Australian reseller hosting is usually only used by web agencies or individual web designers looking to start hosting their own clients. These plans enable you to create different accounts per client and manage them all from a single dashboard (preferably WHM in combination with Cpanel), setting bandwidth & space limitations, add-on domain limits, and much more. Reseller plans are definitely more expensive than your regular hosting package as they allow to host multiple websites each with their own Cpanel.
3. Server Uptime
You need to know whether you can rely on your web hosting company to provide stable servers and maximized server uptime. Every Australian web hosting provider will guarantee you a 99.9% uptime. But that’s not always the case, our top 10 does a great job at maintaining max uptime though.
The amount of storage implies how much files you can upload to the server. For blogs and small websites, you won’t need more than a couple of GB’s, which is what most cheap web hosting companies in Australia offer. But if you’re looking to host a larger website, you should get a hosting plan with more storage capacity. Make sure to give an advantage to companies that use SSD drives for storing data instead of regular HDDs. SSD performs up to x10 better in reading and writing speeds.

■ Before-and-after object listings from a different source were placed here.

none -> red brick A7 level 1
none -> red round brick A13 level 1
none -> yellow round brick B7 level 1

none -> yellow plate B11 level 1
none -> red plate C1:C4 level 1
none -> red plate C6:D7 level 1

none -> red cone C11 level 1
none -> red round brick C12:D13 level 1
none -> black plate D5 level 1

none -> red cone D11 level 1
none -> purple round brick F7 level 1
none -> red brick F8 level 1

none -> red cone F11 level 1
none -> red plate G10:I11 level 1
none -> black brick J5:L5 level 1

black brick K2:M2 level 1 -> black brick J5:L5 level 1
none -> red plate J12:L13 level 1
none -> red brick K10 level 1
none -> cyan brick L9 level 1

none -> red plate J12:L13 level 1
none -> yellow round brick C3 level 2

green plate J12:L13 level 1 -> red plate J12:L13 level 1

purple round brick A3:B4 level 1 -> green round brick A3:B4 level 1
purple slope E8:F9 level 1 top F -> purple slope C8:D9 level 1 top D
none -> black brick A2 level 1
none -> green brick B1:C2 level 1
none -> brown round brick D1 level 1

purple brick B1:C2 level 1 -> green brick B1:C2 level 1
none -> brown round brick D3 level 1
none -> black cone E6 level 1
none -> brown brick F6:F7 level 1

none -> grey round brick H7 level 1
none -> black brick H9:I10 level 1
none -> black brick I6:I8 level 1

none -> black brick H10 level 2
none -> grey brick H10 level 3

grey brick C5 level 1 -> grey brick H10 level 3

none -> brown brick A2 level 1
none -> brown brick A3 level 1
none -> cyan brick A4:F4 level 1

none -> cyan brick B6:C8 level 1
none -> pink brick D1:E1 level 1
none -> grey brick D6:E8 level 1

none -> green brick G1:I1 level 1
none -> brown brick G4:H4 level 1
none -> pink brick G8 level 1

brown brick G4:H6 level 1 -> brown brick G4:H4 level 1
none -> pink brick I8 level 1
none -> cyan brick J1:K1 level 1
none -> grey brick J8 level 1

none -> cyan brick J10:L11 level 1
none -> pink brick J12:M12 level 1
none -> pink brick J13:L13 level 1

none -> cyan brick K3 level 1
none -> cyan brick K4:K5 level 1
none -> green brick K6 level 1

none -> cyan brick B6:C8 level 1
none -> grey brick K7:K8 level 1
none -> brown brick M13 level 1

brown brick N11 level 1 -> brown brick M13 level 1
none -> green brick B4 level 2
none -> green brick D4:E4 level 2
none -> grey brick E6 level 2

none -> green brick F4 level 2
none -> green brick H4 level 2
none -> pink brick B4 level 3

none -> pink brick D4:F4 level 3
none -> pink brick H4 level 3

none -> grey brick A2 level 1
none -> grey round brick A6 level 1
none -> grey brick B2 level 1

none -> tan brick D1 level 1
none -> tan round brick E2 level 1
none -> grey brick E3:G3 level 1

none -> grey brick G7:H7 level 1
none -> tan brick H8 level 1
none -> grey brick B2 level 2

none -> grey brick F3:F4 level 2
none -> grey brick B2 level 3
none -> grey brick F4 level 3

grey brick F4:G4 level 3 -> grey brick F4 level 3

5. Bandwidth and Data Transfer
Many website hosting providers promote these two things as one. But, they are totally different. Bandwidth is the rate at which data can be transferred. Data transfer, on the other hand, represents the data traffic that your website generates – usually measured and limited per month. Data Transfer depends on how many visitors you have, and how large your files are. So be sure to check what’s the limit for the hosting plan you want to choose.
6. Customer Support
Having a good, responsive customer support is a must – as far as you’re concerned. Whenever you’re facing problems or something isn’t working properly, you’ll need to know that a group of experts has your back 24/7! Hosting providers tend to offer live chat, 24/7 availability, phone support, etc.
7. Email Features
If you want the complete hosting package from a single provider, you need to check for email features (usually more important for people looking for business web hosting as they’ll probably need multiple email addresses). Not all web hosting services you to create email addresses for your domains. If they do, check whether they provide an interface for the webmail, and integration with external services. Also, watch out for limitations. Some providers allow you to create up to 100 email addresses or send 200 emails per hour.
8. Backup System
Backups are very important, but unfortunately, it’s low on the priority list for most people. You’ll need to backup your website, database and email files on a regular basis. Check whether the company offers backups, and how often do they backup your files. Also, find out how can you restore the files if something goes wrong. Some companies charge for backup restore, while some provide the service for free.
9. Number of Addon Domains/Databases
This is important if you plan to host more than one website with your website hosting plan. The really cheap hosting plans are often limited to only one website.
And that’s it, it might seem overwhelming to cover all the points, but just take it one step at a time. Maybe even create a spreadsheet and log all the specs for the Australian web hosting companies, so you’ve got an easy overview.